Tyson Fury closes retirement after retaining world title against Dillian Whyte

Tyson Fury was adamant he would retire from boxing after retaining his WBC heavyweight title with a highlight stoppage of Dillian Whyte.

Fury has insisted for weeks that he would end his career regardless of the result against his British rivals at Wembley Stadium, although even those close to him have questioned that stance.

If this is to be the end, then the 33-year-old bowed out in supreme fashion, dictating the tempo to the delight of a post-war British record crowd of 94,000 before a vicious uppercut troubled the senses of Whyte.

Tyson Fury, left, stopped Dillian Whyte in the sixth round of their world heavyweight title fight (Nick Potts/PA)

Whyte bravely beat the count, but it was clear he was still on rubbery legs when he ran into referee Mark Lyson, who immediately ended proceedings with a second to go in round six.

Fury, who extended his undefeated record to 33 fights with 32 wins and a draw, celebrated by treating the crowd to a rendition of Don McLean’s “American Pie,” one of the songs played in his elaborate entrance.

But when asked if he might be tempted to face the winner of a rematch, scheduled for the summer between WBA, IBF and WBO champion Oleksandr Usyk and national foe Anthony Joshua, Fury was without equivocal.

“I’ve been on the road a lot, I’ve been away a long time,” he said. “I accomplished everything I ever wanted to accomplish.

“I will retire as the second heavyweight in history, after Rocky Marciano, to retire undefeated.”

Fury won British, Commonwealth and European titles before rocketing to the top of boxing’s blue ribbon division in November 2015 when he ended Wladimir Klitschko’s long reign as world champion.

A crippling battle with depression kept him out of the ring for the next two and a half years, and he ballooned to nearly 30 stone in weight, losing his IBF, WBA and WBO crowns along the way.

But he got back into shape, becoming one of the nation’s foremost mental health advocates, and within six months of his return Fury was once again a challenger for the world title.

Many believed he deserved the green light against Deontay Wilder and although a questionable draw was declared, Fury left no room for doubt in the second and third bouts of an all-time classic trilogy, beating his heavy-fisted opponent inside the distance twice as he cracked America.

There were controversies, with Fury making sexist and homophobic remarks shortly before his win over Klitschko, as he received a backdated two-year ban in December 2017 after testing positive for a banned steroid, which he accused of eating uncastrated wild boar meat.

Whyte, center, slipped to his third loss in 31 fights (Nick Potts/PA)
Whyte, center, slipped to his third loss in 31 fights (Nick Potts/PA)

Fury came under scrutiny last week for his links to Daniel Kinahan, who was recently sanctioned by the US Treasury amid allegations of drug smuggling and money laundering, which he denies.
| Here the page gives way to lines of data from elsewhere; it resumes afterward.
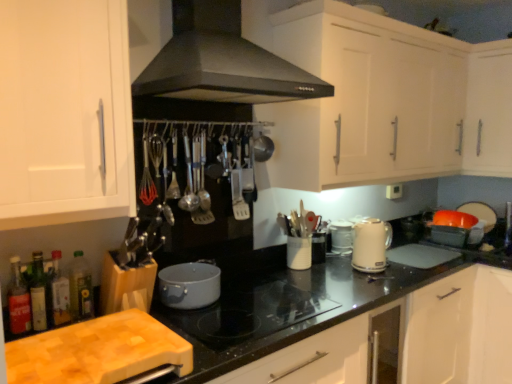
Question: Considering the positions of translucent glass bottle at lower left, the second bottle in the left-to-right sequence, and beige glossy electric kettle at right in the image, is translucent glass bottle at lower left, the second bottle in the left-to-right sequence, taller or shorter than beige glossy electric kettle at right?

Choices:
 (A) short
 (B) tall

Answer: (A)

Question: Considering the positions of translucent glass bottle at lower left, which is the third bottle from right to left, and beige glossy electric kettle at right in the image, is translucent glass bottle at lower left, which is the third bottle from right to left, wider or thinner than beige glossy electric kettle at right?

Choices:
 (A) wide
 (B) thin

Answer: (B)

Question: Based on their relative distances, which object is farther from the black matte range hood at upper center?

Choices:
 (A) white textured container at center, which is the 4th appliance from right to left
 (B) translucent glass bottle at lower left, the second bottle in the left-to-right sequence
 (C) matte gray pot at center, arranged as the 5th appliance when viewed from the right
 (D) white matte cabinet at left, the 2th cabinetry positioned from the bottom
 (E) beige glossy electric kettle at right

Answer: (E)

Question: Estimate the real-world distances between objects in this image. Which object is farther from the white glossy sink at upper right?

Choices:
 (A) matte gray pot at center, acting as the first appliance starting from the front
 (B) white matte cabinet at left, the 2th cabinetry positioned from the bottom
 (C) translucent glass bottle at lower left, arranged as the second bottle when viewed from the right
 (D) beige glossy electric kettle at right
 (E) translucent glass bottle at lower left, marked as the fourth bottle in a right-to-left arrangement

Answer: (E)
Fury was once advised by Kinahan, but says he has “absolutely no” business with the alleged crime boss.

There was speculation as to whether the issue would impact Fury’s state of mind in his first fight on British soil since August 2018 on a chilly night in London, but if it was the case, it wasn’t immediately apparent, with the 6-foot-9 Fury using his five-inch height. advantage and more at hand to keep Whyte largely under control.

Whenever the fight was ranged, Fury used his jab and combinations to choke his opponent and if Whyte, who was cut from an accidental clash of heads in the fourth round, tried to close the distance, the Jamaican-born Londoner was tied up and incapacitated. to get meaningful hits.

The WBC mandatory challenger sent no sustained punishment but often looked slow and cumbersome, and he had to ponder a third loss in 31 fights after a devastating right uppercut from Fury, who reveled in his victory.

“I’m happy with my performance,” Fury said. “And I hope he is. He didn’t just fight the world champion, I’m a legend in this game. And you can’t deny it, I’m the greatest heavyweight there ever was.

“There was never one that could beat me. I’m 6-foot-9, 270-pound, I can move like a middleweight, I can punch like a thunderstorm, and I can take a punch like anyone else.

“I have b***s like King Kong, heart of a lion, Wizard of Oz mindset. It was a special night, what a way to top it off.